This command can be used to calculate a new data frame containing distances from all data records of a frame to several groups identified by a classified data. The distance can be measured as a) single linkage or b) group-average linkage (see figure below). Single linkage method locates the closest group member, and group-average first evaluates the average point for each group and calculates the distances between these group-averages and all data records. The result is a new data frame containing fields having the names of the groups identified in the classified data.
The calculation complexity of group-average linkage can be much smaller, but it cannot be used with certain types of data distributions. Part c) of the following figure depicts a problematic data distribution for group-average linkage.
There is also a local distance model available, in which all distances are limited to located minimum group-to-group distances. These minimum group distances are evaluated using single or group-average linkage according to chosen method.

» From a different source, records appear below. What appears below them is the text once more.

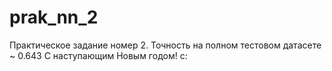# prak_nn_2
Практическое задание номер 2. Точность на полном тестовом датасете ~ 0.643
С наступающим Новым годом! с:
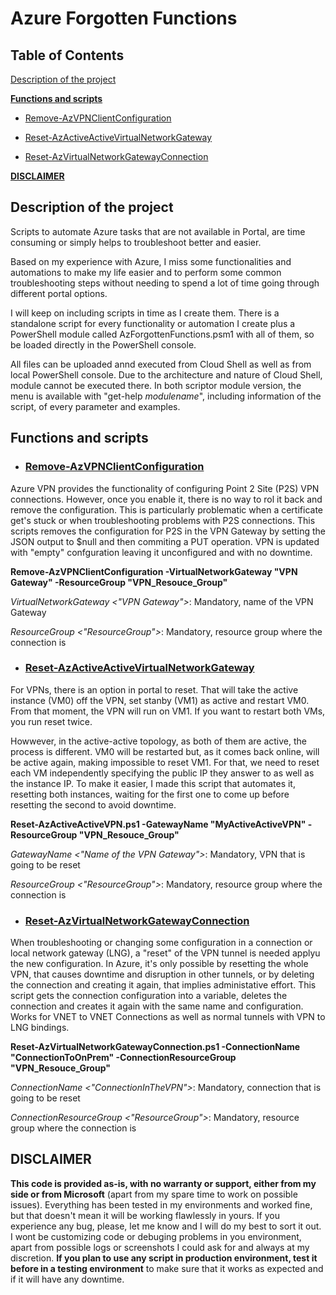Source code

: # Azure Forgotten Functions

## Table of Contents

[Description of the project](#description)

**[Functions and scripts](#functions_and_scripts)**

- [Remove-AzVPNClientConfiguration](#Remove-AzVPNClientConfiguration)

- [Reset-AzActiveActiveVirtualNetworkGateway](#Reset-AzActiveActiveVirtualNetworkGateway)

- [Reset-AzVirtualNetworkGatewayConnection](#Reset-AzVirtualNetworkGatewayConnection)

**[DISCLAIMER](#disclaimer)**


## Description of the project <a name="description"></a>
Scripts to automate Azure tasks that are not available in Portal, are time consuming or simply helps to troubleshoot better and easier. 

Based on my experience with Azure, I miss some functionalities and automations to make my life easier and to perform some common troubleshooting steps without needing to spend a lot of time going through different portal options. 

I will keep on including scripts in time as I create them. There is a standalone script for every functionality or automation I create plus a PowerShell module called AzForgottenFunctions.psm1 with all of them, so be loaded directly in the PowerShell console. 

All files can be uploaded annd executed from Cloud Shell as well as from local PowerShell console. Due to the architecture and nature of Cloud Shell, module cannot be executed there. In both scriptor module version, the menu is available with "get-help _modulename_", including information of the script, of every parameter and examples. 




## Functions and scripts <a name="functions_and_scripts"></a>



- ### **[Remove-AzVPNClientConfiguration](https://github.com/ositobio/AzureForgottenFunctions/blob/master/Remove-AzVPNClientConfiguration.ps1)** <a name="Remove-AzVPNClientConfiguration"></a>

Azure VPN provides the functionality of configuring Point 2 Site (P2S) VPN connections. However, once you enable it, there is no way to rol it back and remove the configuration. This is particularly problematic when a certificate get's stuck or when troubleshooting problems with P2S connections. This scripts removes the configuration for P2S in the VPN Gateway by setting the JSON output to $null and then commiting a PUT operation. VPN is updated with "empty" confguration leaving it unconfigured and with no downtime.

**Remove-AzVPNClientConfiguration -VirtualNetworkGateway "VPN Gateway" -ResourceGroup "VPN_Resouce_Group"**

_VirtualNetworkGateway <"VPN Gateway">_: Mandatory, name of the VPN Gateway

_ResourceGroup <"ResourceGroup">_: Mandatory, resource group where the connection is




- ### **[Reset-AzActiveActiveVirtualNetworkGateway](https://github.com/ositobio/AzureForgottenFunctions/blob/master/Reset-AzActiveActiveVirtualNetworkGateway.ps1)** <a name="Reset-AzActiveActiveVirtualNetworkGateway"></a> 

For VPNs, there is an option in portal to reset. That will take the active instance (VM0) off the VPN, set stanby (VM1) as active and restart VM0. From that moment, the VPN will run on VM1. If you want to restart both VMs, you run reset twice.

Howwever, in the active-active topology, as both of them are active, the process is different. VM0 will be restarted but, as it comes back online, will be active again, making impossible to reset VM1. For that, we need to reset each VM independently specifying the public IP they answer to as well as the instance IP. To make it easier, I made this script that automates it, resetting both instances, waiting for the first one to come up before resetting the second to avoid downtime. 

**Reset-AzActiveActiveVPN.ps1 -GatewayName "MyActiveActiveVPN" -ResourceGroup "VPN_Resouce_Group"**

_GatewayName <"Name of the VPN Gateway">_: Mandatory, VPN that is going to be reset

_ResourceGroup <"ResourceGroup">_: Mandatory, resource group where the connection is




- ### **[Reset-AzVirtualNetworkGatewayConnection](https://github.com/ositobio/AzureForgottenFunctions/blob/master/Reset-AzVirtualNetworkGatewayConnection.ps1)** <a name="Reset-AzVirtualNetworkGatewayConnection"></a>

When troubleshooting or changing some configuration in a connection or local network gateway (LNG), a "reset" of the VPN tunnel is needed applyu the new configuration. In Azure, it's only possible by resetting the whole VPN, that causes downtime and disruption in other tunnels, or by deleting the connection and creating it again, that implies administative effort. This script gets the connection configuration into a variable, deletes the connection and creates it again with the same name and configuration. Works for VNET to VNET Connections as well as normal tunnels with VPN to LNG bindings.
    
**Reset-AzVirtualNetworkGatewayConnection.ps1 -ConnectionName "ConnectionToOnPrem" -ConnectionResourceGroup "VPN_Resouce_Group"**
    
_ConnectionName <"ConnectionInTheVPN">_: Mandatory, connection that is going to be reset

_ConnectionResourceGroup <"ResourceGroup">_: Mandatory, resource group where the connection is



## DISCLAIMER <a name="disclaimer"></a>
**This code is provided as-is, with no warranty or support, either from my side or from Microsoft** (apart from my spare time to work on possible issues). Everything has been tested in my environments and worked fine, but that doesn't mean it will be working flawlessly in yours. If you experience any bug, please, let me know and I will do my best to sort it out. I wont be customizing code or debuging problems in you environment, apart from possible logs or screenshots I could ask for and always at my discretion. **If you plan to use any script in production environment, test it before in a testing environment** to make sure that it works as expected and if it will have any downtime. 







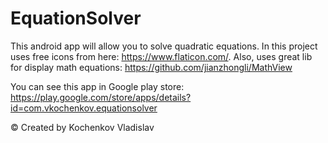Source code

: # EquationSolver

This android app will allow you to solve quadratic equations. 
In this project uses free icons from here: https://www.flaticon.com/. 
Also, uses great lib for display math equations: https://github.com/jianzhongli/MathView

You can see this app in Google play store: https://play.google.com/store/apps/details?id=com.vkochenkov.equationsolver

© Created by Kochenkov Vladislav
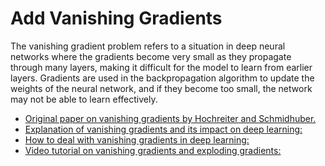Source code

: # Add Vanishing Gradients

The vanishing gradient problem refers to a situation in deep neural networks where the gradients become very small as they propagate through many layers, making it difficult for the model to learn from earlier layers. Gradients are used in the backpropagation algorithm to update the weights of the neural network, and if they become too small, the network may not be able to learn effectively.

- [Original paper on vanishing gradients by Hochreiter and Schmidhuber.](https://ieeexplore.ieee.org/document/6795963)
- [Explanation of vanishing gradients and its impact on deep learning:](https://towardsdatascience.com/the-vanishing-gradient-problem-69bf08b15484)
- [How to deal with vanishing gradients in deep learning:](https://machinelearningmastery.com/how-to-avoid-vanishing-gradients-for-long-short-term-memory-networks/)
- [Video tutorial on vanishing gradients and exploding gradients:](https://www.youtube.com/watch?v=8HyCNIVRbSU)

cldist | Calculate euclidean distances between data records and groups |
-d <datain> | name of the original data to be used for distance calculation |
-c <cldata> | classified data containing groupings |
-dout <dataout> | distances from each vector to groups |
[-dmax <maxfld>] | field name to use to store located maximum distance |
[-gavg] | use group-average linkage instead of single linkage |
[-local] | use locally limited distances |
This command creates new fields to a data frame containing distances from data vectors to groups of datavectors within the same data set. The groupings are identified by a classified data structure. The fields in output data are named according to group names. Located maximum distance can be stored for later use.
Example: For an example, see grpms (section 4.9).